* **What is needed**:
Whenever a line below includes the string "text", show it.

* **Study material**:
=======

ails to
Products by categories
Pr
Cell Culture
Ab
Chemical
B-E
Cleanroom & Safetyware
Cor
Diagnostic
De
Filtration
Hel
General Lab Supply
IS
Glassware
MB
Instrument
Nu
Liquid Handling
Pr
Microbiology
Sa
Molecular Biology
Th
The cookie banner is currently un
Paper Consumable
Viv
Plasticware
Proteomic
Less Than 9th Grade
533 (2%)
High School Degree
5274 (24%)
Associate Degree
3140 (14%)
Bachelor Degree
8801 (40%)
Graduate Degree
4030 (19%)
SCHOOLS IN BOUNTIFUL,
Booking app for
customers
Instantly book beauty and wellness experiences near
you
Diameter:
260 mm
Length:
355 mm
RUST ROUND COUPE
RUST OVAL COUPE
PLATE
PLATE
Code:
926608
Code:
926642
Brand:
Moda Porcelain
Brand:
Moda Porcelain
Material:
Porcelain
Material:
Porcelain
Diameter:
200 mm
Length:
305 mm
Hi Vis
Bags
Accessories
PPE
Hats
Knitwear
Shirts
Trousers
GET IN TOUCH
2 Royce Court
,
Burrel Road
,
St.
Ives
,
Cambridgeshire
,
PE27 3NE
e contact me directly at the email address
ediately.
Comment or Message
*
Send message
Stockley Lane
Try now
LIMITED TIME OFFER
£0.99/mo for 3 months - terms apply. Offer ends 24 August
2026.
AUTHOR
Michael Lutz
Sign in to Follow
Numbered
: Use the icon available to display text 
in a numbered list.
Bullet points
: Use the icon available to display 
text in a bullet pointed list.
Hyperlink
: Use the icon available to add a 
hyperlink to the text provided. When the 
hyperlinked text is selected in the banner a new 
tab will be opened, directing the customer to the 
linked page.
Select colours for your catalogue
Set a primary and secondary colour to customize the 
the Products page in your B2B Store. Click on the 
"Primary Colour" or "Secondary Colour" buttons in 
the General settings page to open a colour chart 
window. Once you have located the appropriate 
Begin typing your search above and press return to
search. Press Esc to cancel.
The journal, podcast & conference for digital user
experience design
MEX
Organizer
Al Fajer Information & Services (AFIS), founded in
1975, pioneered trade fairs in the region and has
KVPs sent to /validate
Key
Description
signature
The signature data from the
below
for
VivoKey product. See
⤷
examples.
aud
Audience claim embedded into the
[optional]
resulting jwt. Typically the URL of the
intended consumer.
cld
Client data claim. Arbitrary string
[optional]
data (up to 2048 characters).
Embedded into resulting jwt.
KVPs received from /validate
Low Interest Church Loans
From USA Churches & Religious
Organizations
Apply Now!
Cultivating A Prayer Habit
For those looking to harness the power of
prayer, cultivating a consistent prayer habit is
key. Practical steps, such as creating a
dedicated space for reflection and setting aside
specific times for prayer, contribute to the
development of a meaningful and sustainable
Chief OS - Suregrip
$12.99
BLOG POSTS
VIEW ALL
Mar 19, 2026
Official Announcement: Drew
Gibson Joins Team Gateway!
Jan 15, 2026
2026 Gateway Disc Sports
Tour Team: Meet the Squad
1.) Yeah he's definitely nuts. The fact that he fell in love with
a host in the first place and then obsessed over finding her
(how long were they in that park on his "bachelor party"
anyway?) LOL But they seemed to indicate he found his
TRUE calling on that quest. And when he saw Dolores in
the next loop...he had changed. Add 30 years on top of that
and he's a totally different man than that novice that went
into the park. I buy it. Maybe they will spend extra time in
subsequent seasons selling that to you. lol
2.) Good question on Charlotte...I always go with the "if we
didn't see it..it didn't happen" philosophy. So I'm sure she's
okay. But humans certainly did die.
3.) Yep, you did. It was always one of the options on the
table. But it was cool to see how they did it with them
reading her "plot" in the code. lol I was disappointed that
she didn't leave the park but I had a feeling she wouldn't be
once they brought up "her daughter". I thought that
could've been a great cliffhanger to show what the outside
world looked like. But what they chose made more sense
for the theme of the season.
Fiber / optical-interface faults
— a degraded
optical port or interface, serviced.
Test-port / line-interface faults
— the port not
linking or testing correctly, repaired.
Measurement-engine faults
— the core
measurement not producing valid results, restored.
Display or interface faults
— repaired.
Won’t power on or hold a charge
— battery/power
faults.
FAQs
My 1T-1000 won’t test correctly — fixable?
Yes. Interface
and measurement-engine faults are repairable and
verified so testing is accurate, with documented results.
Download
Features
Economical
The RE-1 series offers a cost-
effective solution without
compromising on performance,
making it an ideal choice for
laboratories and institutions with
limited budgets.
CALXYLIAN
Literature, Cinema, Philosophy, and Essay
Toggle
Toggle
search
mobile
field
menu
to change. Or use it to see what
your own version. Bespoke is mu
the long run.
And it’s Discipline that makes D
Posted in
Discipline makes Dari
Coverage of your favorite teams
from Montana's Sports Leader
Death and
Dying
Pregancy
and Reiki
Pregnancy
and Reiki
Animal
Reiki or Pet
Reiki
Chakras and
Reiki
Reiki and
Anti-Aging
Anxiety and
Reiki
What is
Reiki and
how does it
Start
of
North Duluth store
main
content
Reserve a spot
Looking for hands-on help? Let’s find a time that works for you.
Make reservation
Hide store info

=======

* **Task response**:
: Use the icon available to display text 
text in a bullet pointed list.
hyperlink to the text provided. When the 
hyperlinked text is selected in the banner a new 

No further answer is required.